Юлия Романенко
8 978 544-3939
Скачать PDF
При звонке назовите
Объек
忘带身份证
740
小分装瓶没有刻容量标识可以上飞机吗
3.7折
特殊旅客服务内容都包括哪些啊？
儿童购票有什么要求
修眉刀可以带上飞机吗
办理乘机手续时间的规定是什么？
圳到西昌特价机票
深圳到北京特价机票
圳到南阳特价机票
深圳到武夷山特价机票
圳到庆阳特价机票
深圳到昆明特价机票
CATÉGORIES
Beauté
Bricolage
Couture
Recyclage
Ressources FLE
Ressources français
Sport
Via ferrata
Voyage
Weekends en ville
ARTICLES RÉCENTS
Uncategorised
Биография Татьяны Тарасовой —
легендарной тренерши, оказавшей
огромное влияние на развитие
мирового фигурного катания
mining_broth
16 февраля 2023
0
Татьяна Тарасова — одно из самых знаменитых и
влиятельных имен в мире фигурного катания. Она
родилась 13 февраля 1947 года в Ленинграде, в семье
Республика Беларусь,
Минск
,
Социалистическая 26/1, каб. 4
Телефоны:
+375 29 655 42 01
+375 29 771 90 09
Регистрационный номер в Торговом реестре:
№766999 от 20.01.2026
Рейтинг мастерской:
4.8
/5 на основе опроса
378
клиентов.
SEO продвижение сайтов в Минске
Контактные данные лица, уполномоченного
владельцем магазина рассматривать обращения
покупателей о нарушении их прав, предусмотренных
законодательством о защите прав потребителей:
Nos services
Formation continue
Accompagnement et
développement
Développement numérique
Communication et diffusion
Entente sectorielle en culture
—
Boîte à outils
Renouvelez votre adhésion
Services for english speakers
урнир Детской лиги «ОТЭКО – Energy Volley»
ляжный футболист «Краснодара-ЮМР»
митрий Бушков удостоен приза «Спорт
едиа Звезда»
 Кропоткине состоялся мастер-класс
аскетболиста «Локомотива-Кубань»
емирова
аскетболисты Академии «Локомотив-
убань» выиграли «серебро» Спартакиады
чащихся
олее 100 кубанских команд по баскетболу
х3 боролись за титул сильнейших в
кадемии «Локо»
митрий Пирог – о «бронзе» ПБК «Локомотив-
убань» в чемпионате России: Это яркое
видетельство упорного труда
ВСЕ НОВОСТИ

• [About this exercise]
Where a line of the data holds "Ressources", show that line.

• [Solution for this problem]
Ressources FLE
Ressources français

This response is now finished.